When we say the SCS process makes ordinary hot-rolled black rust-inhibitive without the need for oil or coatings, we’re often asked ‘Just what is the shelf life of SCS? How long can I store it before signs of corrosion will appear?’ Good questions for which there is no definitive answer because it depends on the specific storage conditions.

The more easily answered question is ‘How does SCS compare to P&O in its ability to inhibit rusting?’  That can be reliably determined with through controlled testing, and we recently enlisted the help of St. Louis Testing Laboratories to perform such a test. The test used samples of bare SCS, samples of P&O that had been pickled in a continuous in-line process and samples of P&O that had been batch (immersion) pickled. Three samples of each group were used in the testing with both sets of P&O samples retaining the protective oil coating that is routinely applied right after pickling.

All samples were placed in a high humidity environment  – 98% relative humidity at 100°F. At regular intervals, the samples were removed and visually inspected for signs of rust formation. If no rust was observed, they were returned to the high humidity chamber for further exposure.

Through approximately 200 hours, no samples showed any sign of rust. At the 312 hour inspection interval, both the continuous P&O and the batch P&O samples began to show slight levels of reddish-colored corrosion. The SCS samples did not. At the 384 hour inspection, the batch P&O samples showed pervasive rust spots, while the continuous P&O samples began showing noticeable edge rust (see photos
at right). Again, no signs of rust on the SCS samples.

Signs of rust began to appear on the SCS samples at the 504 hour inspection (see photo). But the rusting was limited to the edges of the samples that had been cut on a shear. This pattern indicates that the impact of the shear blade disrupted the SCS’ thin layer of polished scale, thus diminishing its ability to resist rusting in that specific location.

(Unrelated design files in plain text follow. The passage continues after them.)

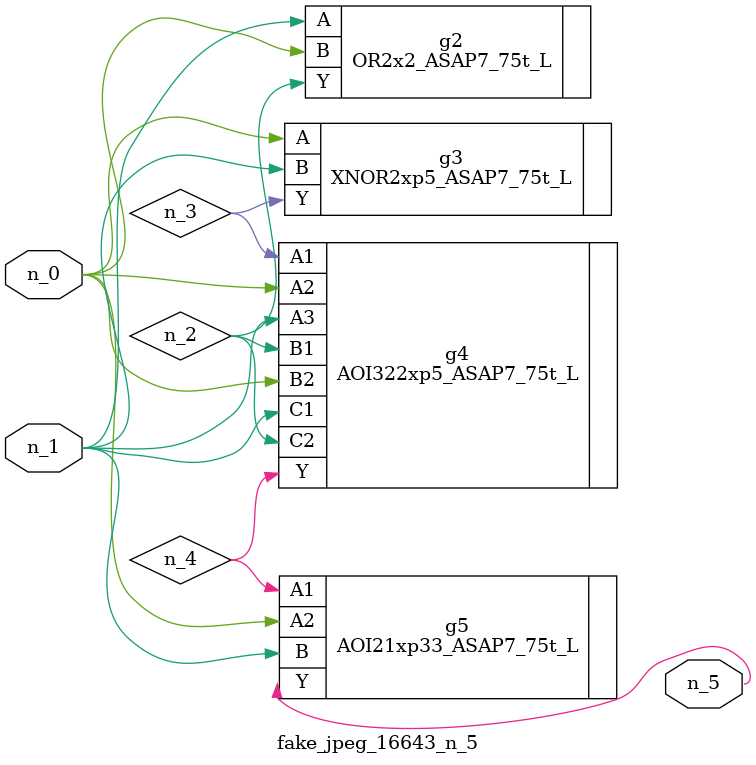
<source format=v>
module fake_jpeg_16643_n_5 (n_0, n_1, n_5);

input n_0;
input n_1;

output n_5;

wire n_2;
wire n_3;
wire n_4;

OR2x2_ASAP7_75t_L g2 ( 
.A(n_1),
.B(n_0),
.Y(n_2)
);

XNOR2xp5_ASAP7_75t_L g3 ( 
.A(n_0),
.B(n_1),
.Y(n_3)
);

AOI322xp5_ASAP7_75t_L g4 ( 
.A1(n_3),
.A2(n_0),
.A3(n_1),
.B1(n_2),
.B2(n_0),
.C1(n_1),
.C2(n_2),
.Y(n_4)
);

AOI21xp33_ASAP7_75t_L g5 ( 
.A1(n_4),
.A2(n_0),
.B(n_1),
.Y(n_5)
);


endmodule
</source>
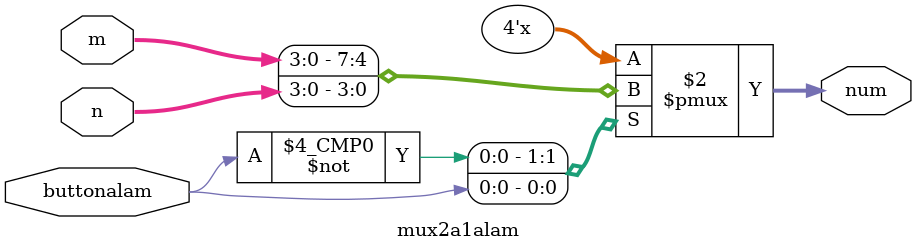
<source format=v>
`timescale 1ns / 1ps
module mux2a1alam(num,m,n,buttonalam
    );
	 
	 input [3:0] m;//Primera opcion
	 input [3:0] n;//segunda opcion
	 
	 input buttonalam;//boton de alarma
	 
	 output reg [3:0] num;
	 
	 always @(buttonalam or m or n)
	 begin
		case(buttonalam)
		1'b0:num=m;
		1'b1:num=n;
		endcase
	 end
endmodule

</source>
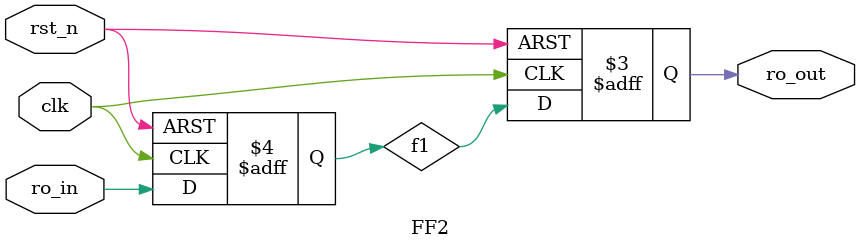
<source format=v>
`timescale 1ns/1ps

module FF2 (input ro_in, input clk, input rst_n, output reg ro_out );
    
    reg f1;
    always @( posedge clk or negedge rst_n ) begin
        if (!rst_n) begin
            f1 <= 1'b0;
            ro_out <= 1'b0;
        end
        else begin
            f1 <= ro_in;
            ro_out <= f1;
        end
    end
endmodule
</source>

A complete synopsis of this comparative humidity testing is available at this link and clearly documents the SCS advantage: SCS samples achieved 60% greater exposure before developing rust than oil-protected P&O samples. Had the SCS sample edges not been sheared, the exposure levels may well have been even higher.

We hope this result gives you, the reader, a clearer idea of what is meant by the statement SCS is ‘rust-inhibitive’ and how that can translate into a shelf-life advantage and a scrap reduction advantage when you replace your P&O with SCS.